▶ **Text under study**:
• • •

It's hard to imagine a "cheese movement," but here we are in the age of cheese memoirs! Gordon Edgar's midlife crisis took the form of a tectonic shift from punk-rock activist to cheesemonger at the San Francisco Rainbow Grocery Cooperative. More than a little activism stuck to Edgar, as he learned more about animal rights, the plight of dairy farmers and the possibilities of delicious, healthy cheese for citizens rich and poor. Edgar's interest in cheese began with two basic criteria: anything raw and rennetless. Antique Gruyère changed his life. Beaufort d'Alpage was an education for his palate. "Cheesemonger: A Life on the Wedge" (Chelsea Green, $17.95 paper) is an education for the aspiring enthusiast. Edgar is not into fancy cheese language. He writes in a straightforward way about the taste and the issues behind artisanal cheese-making. He tries not to wax romantic about small-scale food production. "Subculture is elitist," he acknowledges, "but it's how some of us survive."

It's that time of year - our hopes for the garden expressed in our nostalgia for the perfect tomato. In "Ripe: The Search for the Perfect Tomato" (Counterpoint, $26), Arthur Allen breaks it to us gently: There's no such thing. It exists somewhere in our collective American imagination - just as the French dream of the perfect bread and the Italians dream of olive oil as it was when they were children. "If we reach our destination," Allen quotes one of his sources, "we'll have nothing to do and nowhere to go. We never really want to get there!" Allen takes us on a romp through every variety; every texture and flavor, every existing genetic combination. In the end, he has a better understanding of the great difference between gardening and agriculture. It's one thing to dream of a flavor, another to re-create it for the masses.

• • •

▶ **Exercise directions**:
Name every nationality the book reviews connect to a dream of food, with the food each one dreams of.

• • •

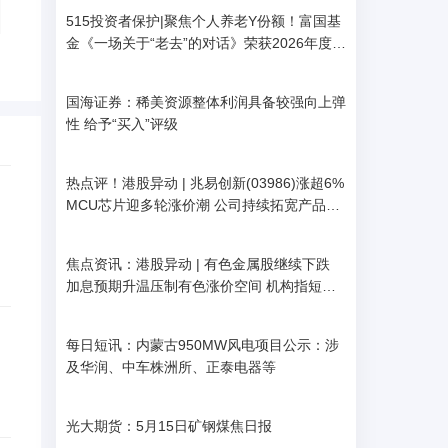
515投资者保护|聚焦个人养老Y份额！富国基
金《一场关于“老去”的对话》荣获2026年度最
佳投资者教育创新奖
国海证券：稀美资源整体利润具备较强向上弹
性 给予“买入”评级
热点评！港股异动 | 兆易创新(03986)涨超6%
MCU芯片迎多轮涨价潮 公司持续拓宽产品技
术实力
焦点资讯：港股异动 | 有色金属股继续下跌
加息预期升温压制有色涨价空间 机构指短期
铜铝需求偏弱
每日短讯：内蒙古950MW风电项目公示：涉
及华润、中车株洲所、正泰电器等
光大期货：5月15日矿钢煤焦日报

• • •

▶ **Solution to this problem**:
- American: the perfect tomato
- French: the perfect bread
- Italians: olive oil as it was when they were children